Tuesday, November 29, 2011

Why you should not use undocumented commands in production server?

Today I worked on a interesting issue...

There was a Non-yielding scheduler dump generated and continuos Non-yielding scheduler error messages in SQL Server errorlog. This somehow caused Latch timeouts and Buffer Latch timeouts and SQL Server went unresponsive.

When we analyzed the dump, thread which is owning the latch was running the following query and query kept running without coming out of scheduler...

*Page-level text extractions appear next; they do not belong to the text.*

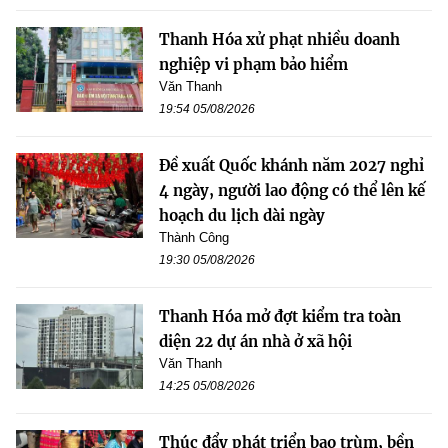
Thanh Hóa xử phạt nhiều doanh
nghiệp vi phạm bảo hiểm
Văn Thanh
19:54 05/08/2026
Đề xuất Quốc khánh năm 2027 nghỉ
4 ngày, người lao động có thể lên kế
hoạch du lịch dài ngày
Thành Công
19:30 05/08/2026
Thanh Hóa mở đợt kiểm tra toàn
diện 22 dự án nhà ở xã hội
Văn Thanh
14:25 05/08/2026
Thúc đẩy phát triển bao trùm, bền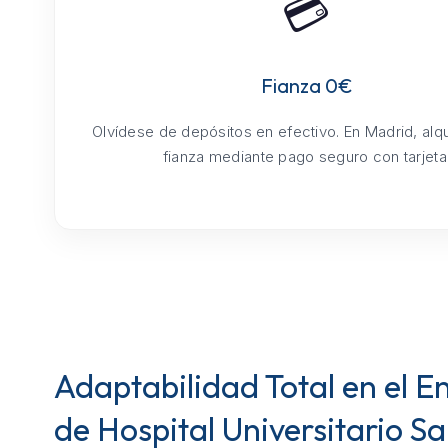
💳
Fianza 0€
Olvídese de depósitos en efectivo. En Madrid, alq
fianza mediante pago seguro con tarjeta
Adaptabilidad Total en el E
de Hospital Universitario S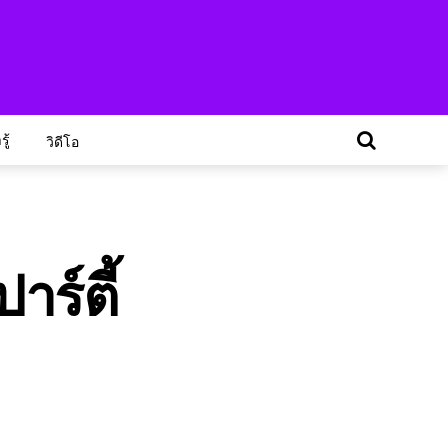
ู้
วิดีโอ
าร์ตี้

DECLARE cursor1 CURSOR FOR

SELECT name FROM master.dbo.sysdatabases WHERE status&512 = 0
OPEN cursor1
FETCH NEXT FROM cursor1 INTO @DBName
WHILE @@FETCH_STATUS = 0
BEGIN
SET @SQLString = 'USE [' + @DBName + '] DBCC LOGINFO WITH NO_INFOMSGS'
/* Some business logic here */
FETCH NEXT FROM cursor1 INTO @DBName
END
DEALLOCATE cursor1
 
Nothing is wrong with this query but what went wrong?
 
Problem was this instance had a snapshot database (CREATE DATABASE AS SNAPSHOT OF) and as explained in this link http://connect.microsoft.com/SQLServer/feedback/details/292136/running-dbcc-loginfo-on-db-snapshot SPID kept spinning for a spinlock without knowing that there is no log file for the database snapshot which caused Non-yielding scheduler situation in SQL Server.
 
Issue has been fixed in SQL 2008 and solution for SQL 2005 is to exclude the snapshot database name which running DBCC LOGINFO....
 
So this is one more instance to instruct DBA's not to use Undocumented commands in production server which will cause undesired situations in the production server...
 
Also this is an example to quickly generate Non-yielding scheduler and dump in SQL Server :)